Inauguration officielle du laboratoire d’anatomie et de cytologie pathologiques de l’Institut du Cancer de Polynésie française
Inauguration officielle du laboratoire d’anatomie et de cytologie pathologiques de l’Institut du Cancer de Polynésie française
Le 3 mars 2026, l’Institut du Cancer de Polynésie française(ICPF) inaugurera son laboratoire d’anatomie et de cytologie pathologiques. Cette infrastructure marque une étape déterminante dans le renforcement des capacités diagnostiques du territoire et dans l’amélioration de la prise en charge des patients atteints de cancer.
Un maillon central du diagnostic en cancérologie
L’anatomopathologie constitue une étape essentielle du parcours de soins en cancérologie.

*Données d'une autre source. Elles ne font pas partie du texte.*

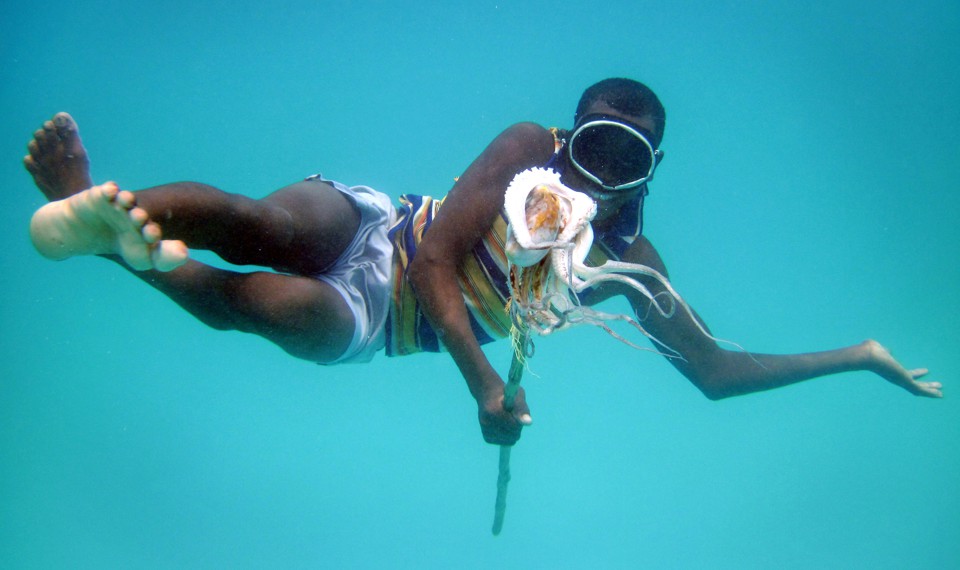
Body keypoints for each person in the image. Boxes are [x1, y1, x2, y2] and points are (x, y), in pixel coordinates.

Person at [24, 78, 942, 447]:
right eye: (595, 145)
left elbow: (711, 371)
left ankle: (113, 250)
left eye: (627, 162)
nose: (600, 173)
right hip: (387, 236)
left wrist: (856, 357)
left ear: (649, 175)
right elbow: (433, 263)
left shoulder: (634, 261)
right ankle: (95, 205)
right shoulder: (524, 148)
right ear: (570, 133)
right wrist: (482, 386)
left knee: (266, 309)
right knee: (261, 218)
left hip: (387, 328)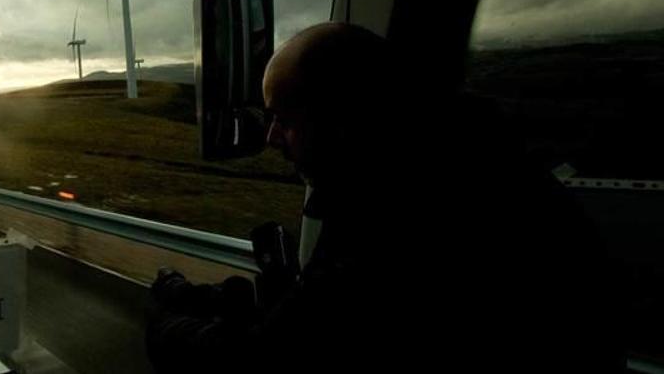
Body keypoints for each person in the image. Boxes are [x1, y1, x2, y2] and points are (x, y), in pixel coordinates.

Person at [145, 23, 622, 372]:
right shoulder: (482, 177)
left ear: (342, 120)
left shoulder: (401, 227)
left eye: (284, 120)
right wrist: (226, 303)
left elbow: (271, 359)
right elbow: (317, 325)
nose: (271, 137)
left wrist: (167, 326)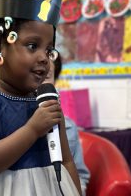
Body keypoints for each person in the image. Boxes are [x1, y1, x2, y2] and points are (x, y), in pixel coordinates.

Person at [0, 0, 82, 196]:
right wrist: (32, 130)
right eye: (33, 46)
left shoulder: (47, 101)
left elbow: (67, 160)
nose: (45, 58)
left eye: (49, 49)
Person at [46, 53, 91, 195]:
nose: (38, 81)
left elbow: (80, 175)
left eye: (46, 75)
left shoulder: (68, 127)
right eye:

À partir de biopsies, de pièces opératoires, de liquides biologiques ou de frottis, elle permet de confirmer un diagnostic, d’identifier la nature d’une lésion et d’en préciser les caractéristiques. Ces éléments sont déterminants pour orienter les décisions thérapeutiques et adapter la prise en charge de chaque patient.
Ce nouveau laboratoire réalise désormais en Polynésie française les analyses histologiques et cytologiques, les examens extemporanés réalisés en cours d’intervention chirurgicale, les tests HPV ainsi que des techniques spécialisées telles que l’immunohistochimie et les colorations spécifiques. Cette organisation renforce l’expertise locale et améliore la coordination avec les équipes médicales du territoire.
Une mise en service progressive, garante de qualité et de fiabilité
Le laboratoire est engagé dans une mise en route progressive de ses activités. Son déploiement a été structuré par étapes, avec un démarrage par la cytologie, suivi de l’intégration progressive des examens d’histologie.
Cette montée en activité encadrée permet de sécuriser les procédures, de consolider les circuits techniques et organisationnels et de garantir la fiabilité des analyses dès leur réalisation locale.
À ce jour, 1 313 prélèvements de frottis et 34 examens d’histologie ont déjà été réalisés sur le territoire. Ces premiers résultats témoignent de l’intégration rapide du laboratoire au parcours de soins et de son impact direct sur la réduction des délais diagnostiques. La réalisation des analyses en Polynésie française permet également de limiter les envois vers la France hexagonale et d’alléger les contraintes logistiques pour les patients et les équipes médicales.
Des standards techniques élevés
Le laboratoire dispose d’une chaîne complète d’histologie et de cytologie conforme aux standards internationaux : automates de cytologie, plateforme HPV, équipements de coupe et de coloration, dispositifs d’immunohistochimie ainsi qu’un système sécurisé de traçabilité des prélèvements.
De la réception de l’échantillon jusqu’à la validation du compte rendu médical, chaque étape répond à des exigences strictes de qualité, de sécurité et de confidentialité. Le laboratoire permet également la réalisation d’examens extemporanés, apportant au chirurgien une aide immédiate à la décision au cours de l’intervention.
Un levier stratégique pour le Pays
L’ouverture de ce laboratoire s’inscrit dans les orientations du Plan Cancer polynésien visant à consolider l’activité d’anatomopathologie et à renforcer l’autonomie diagnostique de la Polynésie française.
Au-delà de la réduction des délais, cette infrastructure contribue à structurer durablement une expertise locale, à renforcer la coordination pluridisciplinaire et à préparer les évolutions futures, notamment en biologie moléculaire et en pathologie numérique, au service d’une prise en charge toujours plus performante des patients.